Ärgerlich stieß ich die Luft aus, die ich während der letzten Diagonale angehalten hatte und wollte gerade wieder die Zügel aufnehmen, als mein Handy in meiner Jackentasche zu vibrieren anfing. Noch während ich es versuchte aus der Jacke zu befreien, hörte es auf zu klingeln und ich las auf dem Bildschirm, dass ich einen Anruf von Charly verpasst hatte. Doch da es nicht sofort wieder anfing zu klingeln, steckte ich es mit dem Gedanken, dass ich sie nach dem Training direkt zurückrufen würde, zurück und wollte gerade wieder die Zügel aufnehmen, als Sylvia die Halle betrat.
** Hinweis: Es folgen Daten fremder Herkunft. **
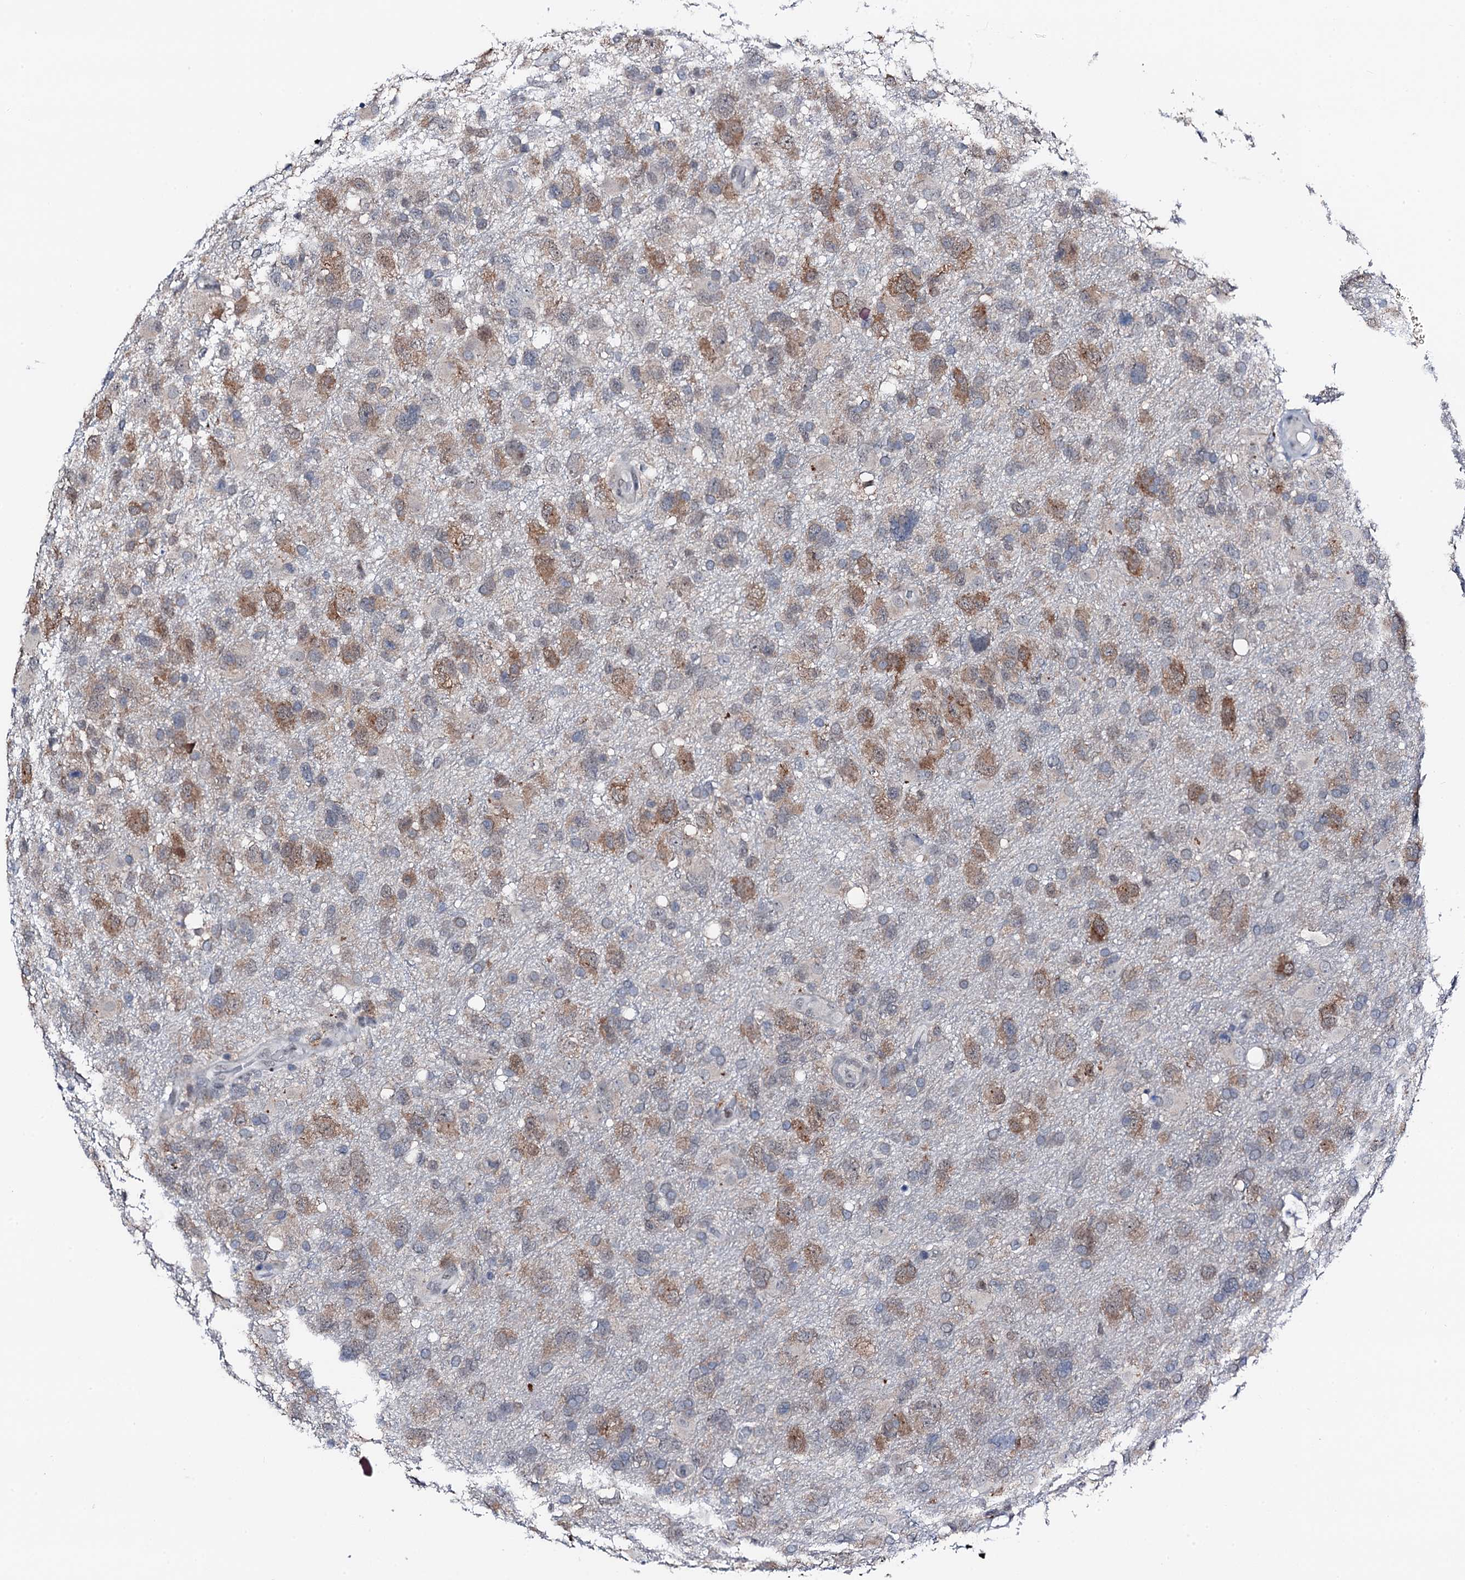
{"staining": {"intensity": "moderate", "quantity": "25%-75%", "location": "cytoplasmic/membranous"}, "tissue": "glioma", "cell_type": "Tumor cells", "image_type": "cancer", "snomed": [{"axis": "morphology", "description": "Glioma, malignant, High grade"}, {"axis": "topography", "description": "Brain"}], "caption": "Protein expression analysis of human high-grade glioma (malignant) reveals moderate cytoplasmic/membranous staining in about 25%-75% of tumor cells. Ihc stains the protein of interest in brown and the nuclei are stained blue.", "gene": "TRAFD1", "patient": {"sex": "male", "age": 61}}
Also lenkte ich mein Pferd mit einem leichten Lächeln an die Bande und wartete auf Silvia, die mit gefassten Schritten auf mich zuging. Als ich ihr verschlossenes Gesicht bemerkte, verblasste mein Grinsen und ein kalter Schauer jagte meinen Rücken hinunter. „Silvi?" fragte ich alarmiert. „Val, ich habe gerade einen Anruf von Ruben bekommen, ich glaube das mit dem Training wird heute nichts mehr...". Unheilvolle Stille breitete sich zwischen uns aus. Eine Augenbraue hochziehend bedeutete ich ihr, weiterzusprechen. „Val, hör zu, das wussten wir vorher wirklich nicht, versprochen...". Erneut hielt sie inne und ich fragte ungehalten: „Was ist denn jetzt, Silvi, sag es doch einfach!"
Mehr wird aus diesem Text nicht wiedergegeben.